Tamaki’s concerns are shared by the commercial lending sector. “It is unlikely we would go into Iraq any time soon; I wouldn’t say never, but it’s highly unlikely,” says a project financier at one of the GCC’s major banks. “In terms of other commercial banks, they would share the same position.

“How do you get projects away? Well, it comes back to the multilaterals: the World Bank, the IFC [International Finance Corporation], the World Development Bank. What I am seeing in Egypt - which is less challenging but still has particular challenges - is a lot of government-to-government [G2G] sponsorship, and G2G brings capital flows; equity probably more than debt in the Iraq context. Maybe that’s an option. Maybe ECAs could help. But it is a tough risk allocation for a bank to take.”

Government support

The project financier agrees that government support and guarantees are vital if Iraq is to succeed in attracting interest from project financiers. “Any revenues received would be in local currency, so there is a big forex [foreign exchange] exposure there. So, for even much more established jurisdictions, you would want some sort of central bank or ministry of finance support. And you’d certainly need that in Iraq.”

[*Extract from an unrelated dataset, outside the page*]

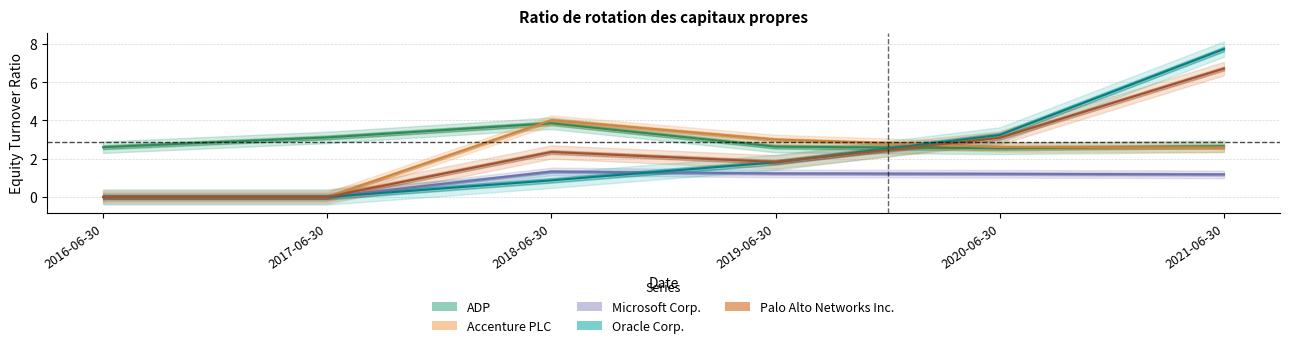

At which category does the chart reach its minimum across all series?

2016-06-30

If Baghdad is able to improve the political situation and assure international power and banking sectors that it can offer a viable place to develop long-term utility projects, it does not have to look far to learn how to implement a successful IPP programme. While Iraq’s Electricity Ministry has struggled with previous attempts at implementing an IPP programme, the Kurdistan Regional Government (KRG) has managed to successfully execute several projects to meet growing demand for power.

The central government in Baghdad has struggled to keep up with demand, but the semi-autonomous northern Iraqi region of Kurdistan has raced ahead with reforming its power sector. In 2013, the region was generating 22 hours a day of power, compared with an average of between four and six in the rest of Iraq. The KRG was able to turn around its power sector in a decade, increasing its generation supply ten-fold since 2002.

KRG success

The Kurdish government was able to boost its supply through an IPP programme that accounts for more than 75 per cent of power provided across the region today. In 2014, construction work on Kurdistan’s fifth IPP began, with the first four up and running and all undergoing further expansion.

“The KRG has been very successful with its IPP programme,” says a developer active in the Kurdish region’s power sector. “It was able to set out the model and get things passed quickly to facilitate execution of the projects. But it had the important element of stability, and from that everything else can fall into place.”

The IPP model is a tried and tested method that can deliver large and reliable generating capacity over a long period of time, and the Iraqi government is wise to try and implement it as it seeks to reduce the significant shortfall in capacity. However, to attract the required international partners and expertise, Baghdad will need to ensure it can offer a stable political and economic base from which to proceed. Iraqi citizens and businesses will hope this can be achieved before the electricity crisis worsens further.